カメラで静止画を撮影するとき、デジタルズームは使うべきでない...基本的にはそのとおりで、遠景をズームアップして撮影したいときにはレンズを倍率の高いものに切り替えるほうがノイズの少ない、高画質な写真を手にすることができます。
しかし、多くのスマートフォンが、デジタルズーム時の画質向上を図っています。たとえば、Android端末のGoogle Pixelには、デジタルズームしたとき複数枚の写真から高解像度画像を生成する機能(Super Res Zoom)が搭載されていますし、生成AI技術を用いて細部をより鮮明にする「Zoom Enhance」の導入も予定されています。
iPhoneのデジタルズームには、現在のところ生成AI技術は導入されていませんが、撮影時には画像拡大とノイズ低減処理が施されます。しっかり被写体にピントがあい、露出補正も自動処理されます。

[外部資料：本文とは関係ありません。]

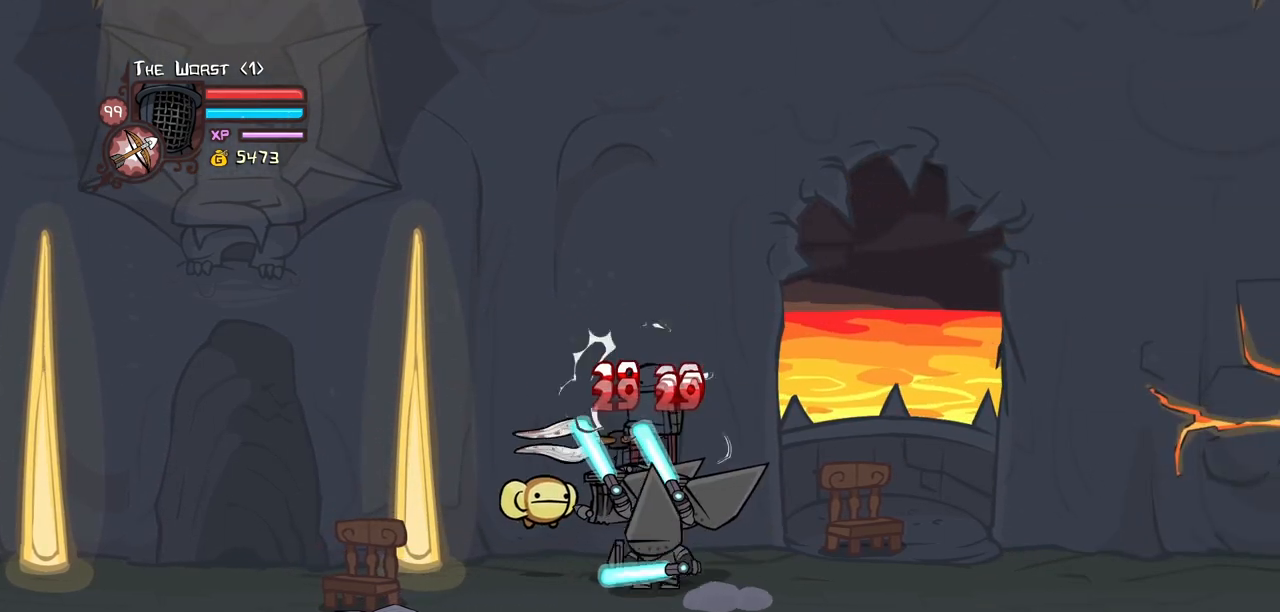
{"keys": ["heavy"], "events": [[117, "light", "up"], [217, "light", "down"], [317, "right", "down"], [367, "heavy", "down"], [400, "light", "up"], [450, "right", "up"]]}
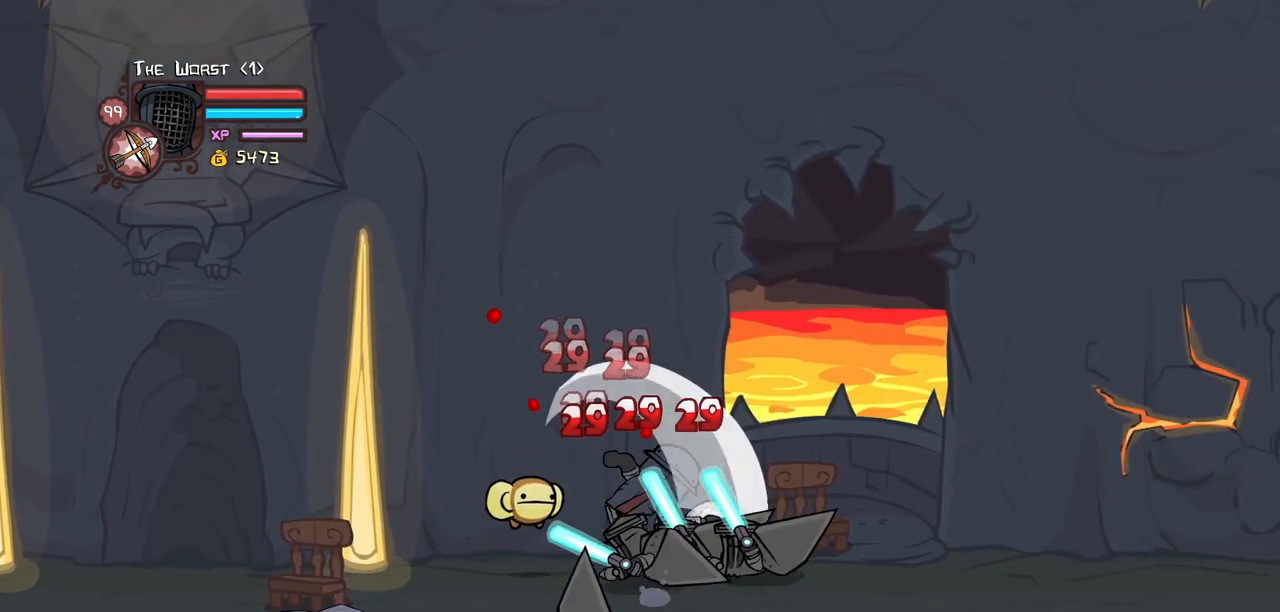
{"keys": [], "events": [[150, "heavy", "up"], [150, "right", "down"], [183, "heavy", "down"], [367, "left", "down"], [367, "right", "up"], [417, "heavy", "up"], [417, "left", "up"]]}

手ブレ防止機構により、遠景をズームしてもフレーミングを決めやすいというメリットもあります。
さらに、最新モデルのiPhone 15 Pro/Pro Maxには、超望遠撮影時のフレーミングを助ける機能が追加されています。デジタルズームが8倍を超えるとライブビューエリアの隅に小窓が現れ、本来撮影される写真のどの部分をズームしているかを確認できるようになりました。
確かに、デジタルズームを使わず撮影したときと比べると仕上がりの鮮明さ、ビビッドさでは譲りますが、ズームしてシャッターを切るだけでいいわかりやすさがiPhoneのデジタルズームにはあります。あとから編集作業することなく、希望したとおりの構図で遠景撮影・マクロ撮影できるはずですよ。